→ EXERCISE: The reply must consist of the complete listing, reproduced exactly, with no images included.

::::::::::

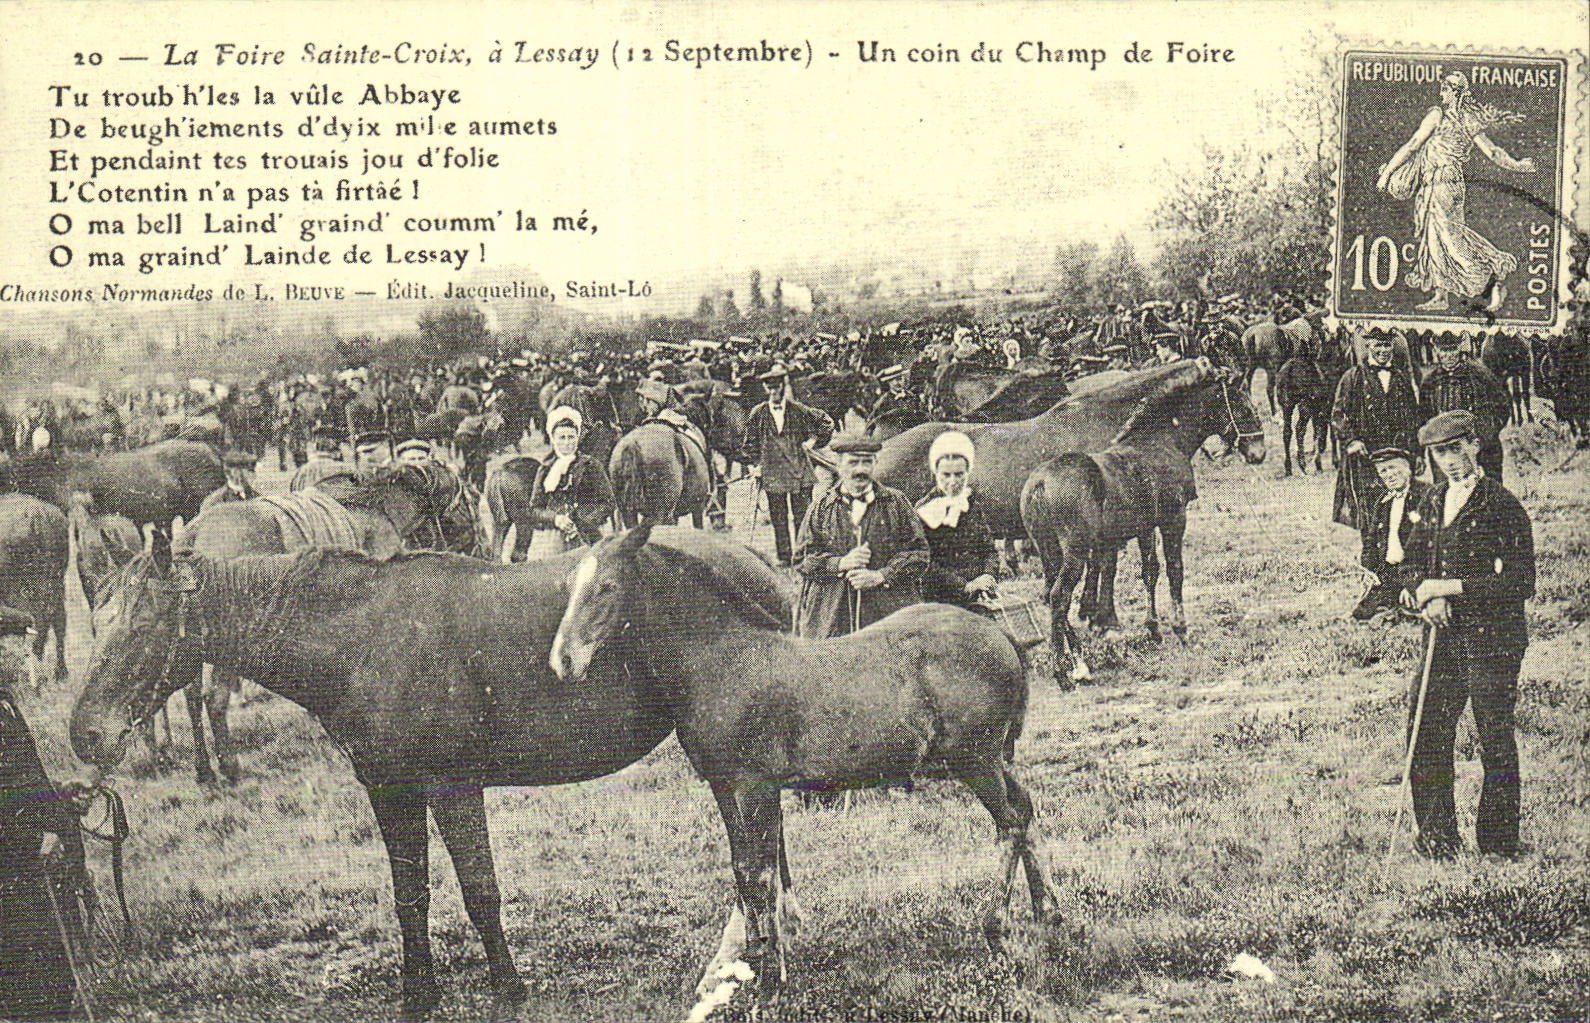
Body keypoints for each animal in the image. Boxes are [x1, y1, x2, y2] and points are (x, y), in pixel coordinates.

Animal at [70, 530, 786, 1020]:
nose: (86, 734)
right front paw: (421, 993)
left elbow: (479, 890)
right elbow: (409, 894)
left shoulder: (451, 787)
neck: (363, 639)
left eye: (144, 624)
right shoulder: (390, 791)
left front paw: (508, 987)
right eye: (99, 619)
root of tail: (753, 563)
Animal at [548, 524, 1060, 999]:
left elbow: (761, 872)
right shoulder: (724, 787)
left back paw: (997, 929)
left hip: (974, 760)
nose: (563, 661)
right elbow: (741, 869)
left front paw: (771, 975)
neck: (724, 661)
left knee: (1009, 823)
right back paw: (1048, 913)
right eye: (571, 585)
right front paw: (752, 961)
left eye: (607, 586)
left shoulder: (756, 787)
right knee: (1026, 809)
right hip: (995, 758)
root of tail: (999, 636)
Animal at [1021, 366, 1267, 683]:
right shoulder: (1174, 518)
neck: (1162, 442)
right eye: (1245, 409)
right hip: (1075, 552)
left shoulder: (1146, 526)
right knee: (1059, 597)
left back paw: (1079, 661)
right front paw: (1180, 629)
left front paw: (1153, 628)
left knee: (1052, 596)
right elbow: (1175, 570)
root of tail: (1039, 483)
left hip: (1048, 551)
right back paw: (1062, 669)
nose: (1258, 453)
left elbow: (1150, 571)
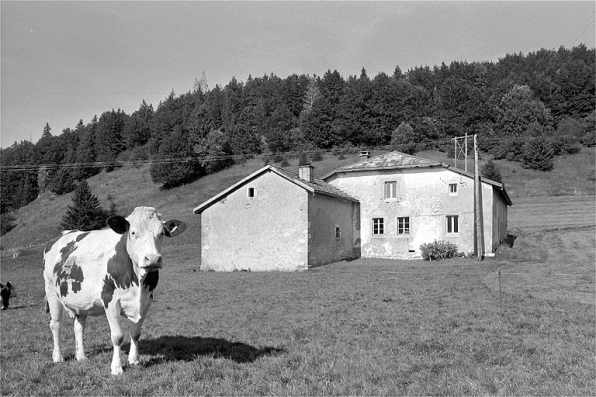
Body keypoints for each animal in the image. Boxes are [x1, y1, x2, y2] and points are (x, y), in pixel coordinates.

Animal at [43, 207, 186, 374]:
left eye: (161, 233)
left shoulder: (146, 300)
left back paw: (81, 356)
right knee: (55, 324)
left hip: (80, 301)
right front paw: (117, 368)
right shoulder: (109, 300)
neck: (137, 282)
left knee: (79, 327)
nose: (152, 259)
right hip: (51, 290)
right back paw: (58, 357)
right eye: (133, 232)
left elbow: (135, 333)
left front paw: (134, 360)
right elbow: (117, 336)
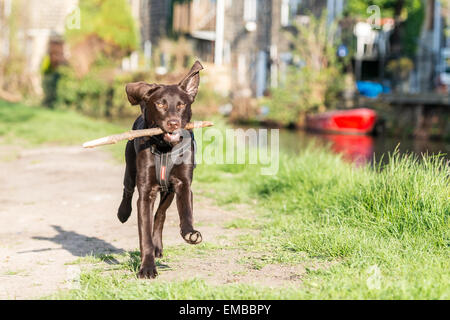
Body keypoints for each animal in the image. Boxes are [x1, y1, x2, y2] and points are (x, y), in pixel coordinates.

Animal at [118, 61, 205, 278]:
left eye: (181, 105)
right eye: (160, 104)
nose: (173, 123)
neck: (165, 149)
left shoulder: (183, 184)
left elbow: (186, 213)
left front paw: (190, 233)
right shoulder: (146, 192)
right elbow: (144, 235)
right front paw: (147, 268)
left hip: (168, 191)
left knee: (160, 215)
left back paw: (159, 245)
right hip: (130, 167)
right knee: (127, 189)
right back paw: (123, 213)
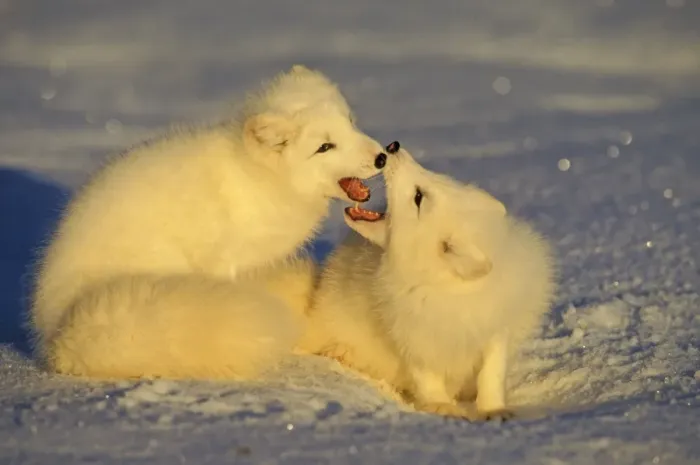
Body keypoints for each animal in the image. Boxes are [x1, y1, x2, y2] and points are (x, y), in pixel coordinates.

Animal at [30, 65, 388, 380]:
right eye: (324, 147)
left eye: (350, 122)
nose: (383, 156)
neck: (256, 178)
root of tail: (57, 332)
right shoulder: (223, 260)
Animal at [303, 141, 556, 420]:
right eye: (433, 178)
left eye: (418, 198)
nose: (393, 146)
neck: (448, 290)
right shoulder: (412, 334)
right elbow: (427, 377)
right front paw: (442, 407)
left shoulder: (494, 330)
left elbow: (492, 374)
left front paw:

::::::::::

→ ANSWER:
Body keypoints for each animal in the image. Boxes are [x1, y1, x2, y2] and points are (x, y), in pixel coordinates.

Animal at [70, 530, 786, 1020]:
nose: (86, 734)
right front paw: (421, 993)
left elbow: (479, 890)
right elbow: (409, 894)
left shoulder: (451, 787)
neck: (363, 639)
left eye: (144, 624)
right shoulder: (390, 791)
left front paw: (508, 987)
right eye: (99, 619)
root of tail: (753, 563)
Animal at [548, 524, 1060, 999]:
left elbow: (761, 872)
right shoulder: (724, 787)
left back paw: (997, 929)
left hip: (974, 760)
nose: (563, 661)
right elbow: (741, 869)
left front paw: (771, 975)
neck: (724, 661)
left knee: (1009, 823)
right back paw: (1048, 913)
right eye: (571, 585)
right front paw: (752, 961)
left eye: (607, 586)
left shoulder: (756, 787)
right knee: (1026, 809)
right hip: (995, 758)
root of tail: (999, 636)
Animal at [1021, 366, 1267, 683]:
right shoulder: (1174, 518)
neck: (1162, 442)
right eye: (1245, 409)
right hip: (1075, 552)
left shoulder: (1146, 526)
right knee: (1059, 597)
left back paw: (1079, 661)
right front paw: (1180, 629)
left front paw: (1153, 628)
left knee: (1052, 596)
right elbow: (1175, 570)
root of tail: (1039, 483)
left hip: (1048, 551)
right back paw: (1062, 669)
nose: (1258, 453)
left elbow: (1150, 571)
Body keypoints for each animal in the image. Boxes are [x1, y1, x2, y2] and points are (x, y), in pixel coordinates.

Animal at [43, 207, 186, 374]:
left eye: (161, 233)
left shoulder: (146, 300)
left back paw: (81, 356)
right knee: (55, 324)
left hip: (80, 301)
right front paw: (117, 368)
right shoulder: (109, 300)
neck: (137, 282)
left knee: (79, 327)
nose: (152, 259)
right hip: (51, 290)
right back paw: (58, 357)
right eye: (133, 232)
left elbow: (135, 333)
left front paw: (134, 360)
right elbow: (117, 336)
Body keypoints for each animal in the image. Boxes are [x1, y1, x2, y2] and points are (x, y), in pixel coordinates.

Animal at [118, 61, 205, 278]:
left eye: (181, 105)
right eye: (160, 104)
nose: (173, 123)
neck: (165, 149)
left shoulder: (183, 184)
left elbow: (186, 213)
left front paw: (190, 233)
right shoulder: (146, 192)
right elbow: (144, 235)
right front paw: (147, 268)
left hip: (168, 191)
left knee: (160, 215)
left back paw: (159, 245)
right hip: (130, 167)
right knee: (127, 189)
right back paw: (123, 213)
Body keypoints for each animal in the image. Boxes are [x1, y1, x2, y2] and points are (x, y), in pixel coordinates.

Animal at [30, 65, 388, 380]:
right eye: (324, 147)
left eye: (350, 122)
nose: (383, 156)
neck: (256, 178)
root of tail: (57, 332)
right shoulder: (223, 260)
Animal at [303, 141, 556, 420]:
right eye: (433, 178)
left eye: (418, 198)
nose: (393, 146)
neck: (448, 290)
right shoulder: (412, 334)
right elbow: (427, 377)
right front paw: (442, 407)
left shoulder: (494, 330)
left elbow: (492, 374)
left front paw:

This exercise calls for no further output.